## TASK DETAILS:
In the entries that follow, find the line containing "alt+middle_drag(670, 479, 717, 117)" and the line containing "scroll(488, 375, down, 3)", then retype exactly the lines from the first through the second, pictures excluded.

## SUPPLIED DATA:
§
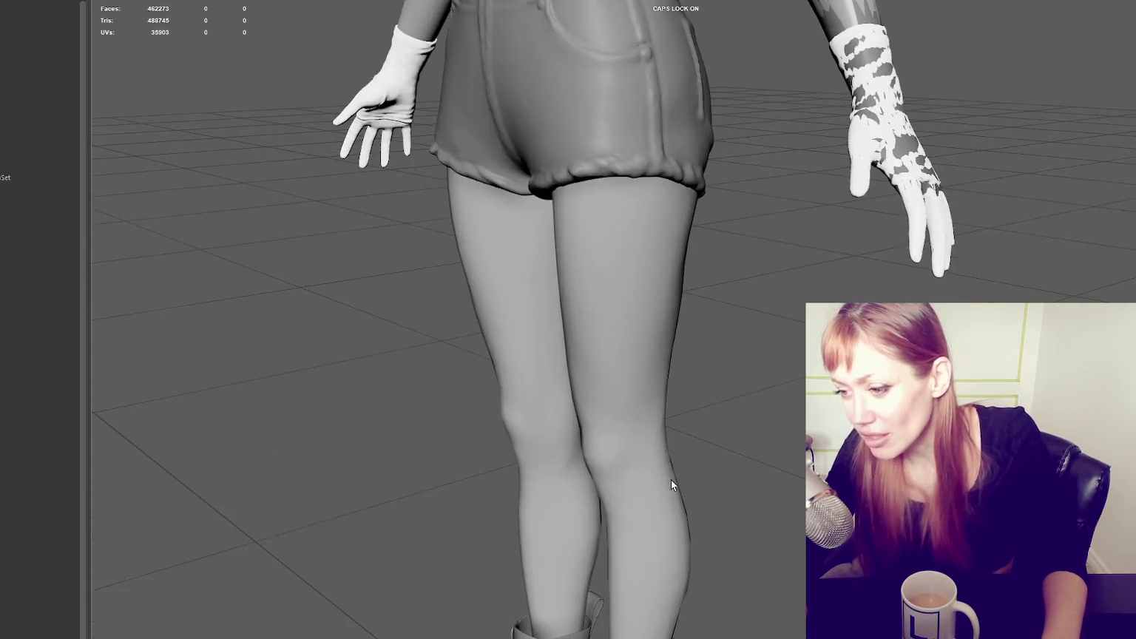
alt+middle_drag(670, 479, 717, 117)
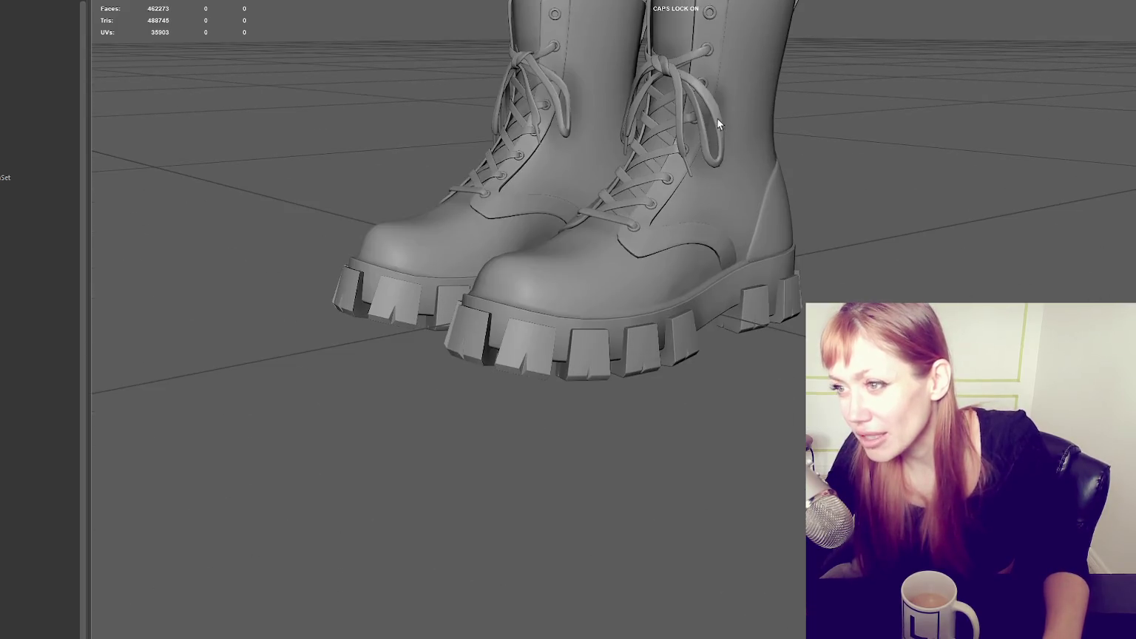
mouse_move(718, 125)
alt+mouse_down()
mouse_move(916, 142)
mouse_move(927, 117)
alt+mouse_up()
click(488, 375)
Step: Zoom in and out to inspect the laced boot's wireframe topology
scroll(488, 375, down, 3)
§
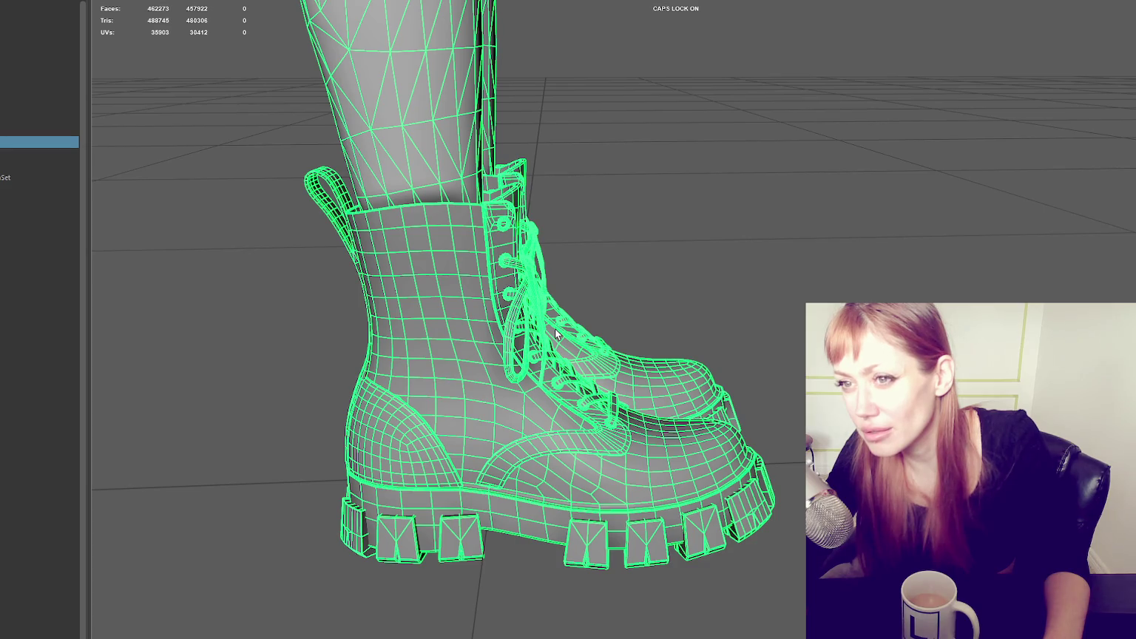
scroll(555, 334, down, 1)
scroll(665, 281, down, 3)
§
## TASK RESULT:
alt+middle_drag(670, 479, 717, 117)
mouse_move(718, 125)
alt+mouse_down()
mouse_move(916, 142)
mouse_move(927, 117)
alt+mouse_up()
click(488, 375)
Step: Zoom in and out to inspect the laced boot's wireframe topology
scroll(488, 375, down, 3)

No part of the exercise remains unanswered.